A man coming into contact with proof of something or other in this world would indeed, as you imply, be forced to accept the absolute truth of the matter. Man would no longer have a real choice in judging this or that to be right. The matter would be decided for him, and those who rebel against such proof would be considered madmen, detached from reality. The amazing thing is that you say that you have proof and have risen above skeptics and the religious alike. You quote, “for the sake of both the mystic and the skeptic, it’s best that their doctrines operate in the shadows, away from proof, for that is how faith and doubt thrive. To do otherwise and expose them to the shining light of reason, would cause them both to implode and, thereby, give away the game.” But the mystic and the skeptic understand reason, which is purported lately to be the only way of knowing everything, can only take them so far and no further. Through the shining light of reason they have not found proof. So, how is it that you can claim proof when no one else can? It’s by claiming perception cannot possibly be in error. But, let’s examine this a bit more.
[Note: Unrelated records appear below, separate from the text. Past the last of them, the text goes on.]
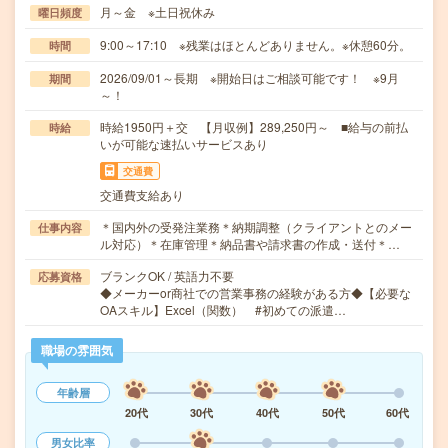
月～金 ※土日祝休み
曜日頻度
9:00～17:10 ※残業はほとんどありません。※休憩60分。
時間
2026/09/01～長期 ※開始日はご相談可能です！ ※9月
期間
～！
時給1950円＋交 【月収例】289,250円～ ■給与の前払
時給
いが可能な速払いサービスあり
交通費
交通費支給あり
＊国内外の受発注業務＊納期調整（クライアントとのメー
仕事内容
ル対応）＊在庫管理＊納品書や請求書の作成・送付＊…
ブランクOK / 英語力不要
応募資格
◆メーカーor商社での営業事務の経験がある方◆【必要な
OAスキル】Excel（関数） #初めての派遣…
職場の雰囲気
年齢層
20代
30代
40代
50代
60代
男女比率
You say that the basis of all man’s knowledge is the perceptual stage. From that basis we form concepts which allow us to state propositions which then may or may not be used to form a certain knowledge. So, you have a hierarchical series of percepts to concepts to propositions to knowledge. Each member in the series is supported by the previous member and this series is able to stand on its own because the base is infallible. In other words, we are not allowed to ask, “what supports the first member in the series, the perceptual stage?” We are asked to believe it stands on its own, that it is infallible. It’s a bit like saying, “No one may do anything (including asking for permission) without asking for permission.” But, what’s really going on here?
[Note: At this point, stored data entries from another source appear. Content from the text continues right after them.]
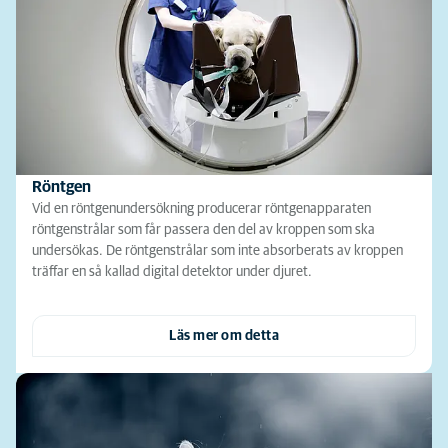
Röntgen
Vid en röntgenundersökning producerar röntgenapparaten
röntgenstrålar som får passera den del av kroppen som ska
undersökas. De röntgenstrålar som inte absorberats av kroppen
träffar en så kallad digital detektor under djuret.
Läs mer om detta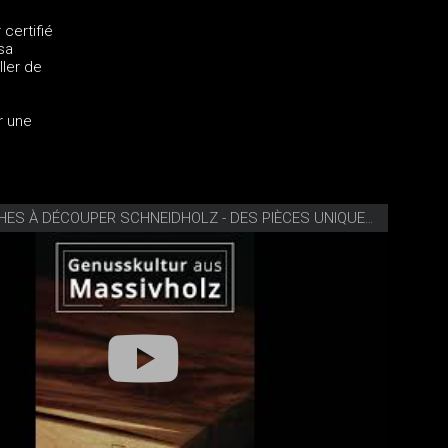
certifié
sa
ller de
r une
VIDÉO PLANCHES À DÉCOUPER SCHNEIDHOLZ - DES PIÈCES UNIQUES DE HAUTE QUALITÉ EN BOIS MASSIF CERTIFIÉ FSC (2021)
Imagine a small number of circus performers underneath a big top. Their act consists of standing on each other’s shoulders. The second person stands on the first, the third stands on the second and so on until the last member stands on the top. What’s amazing about this act is that the first performer does not stand on anything else. The second member all the way to the topmost member do not worry about this because the top member has told them that the first member is fully capable of holding them all up without anything holding him up. Each member in the series is supported by another member and they are able somehow to stand on their own. The first member supports himself. It’s quite an amazing act.
Such is the case with your hierarchy that brings you certain knowledge. But, your act gets a bit weirder. The last member of your series is certain of this proposition, “Any “error” or “uncertainty” at the perceptual stage [first member] would be an impossibility” and has caused all the members of the circus act to bend in such a way so the hands of the last member can grab the feet of the first member thereby validating the infallibility of the first member. They have formed a circle. Now the act is even more amazing because it is still suspended in mid air. It supports itself. But just like all other acts in the circus, it is not to be believed, only wondered at.
The mystic and the skeptic both recognize the circular quality of such philosophies. The mystics find some philosophies that can be made straight and ground them upon a transcendent foundation: faith in God. The skeptics reject all philosophies that are circular and are forever trying to search for or invent philosophies that aren’t. But in this way, they are like restless nomads going from unsatisfying tent to unsatisfying tent. They begin to rest when they rest upon foundations which they cannot see. And it is in this way that all Christians feel that their real home lies in another country of which their senses cannot testify.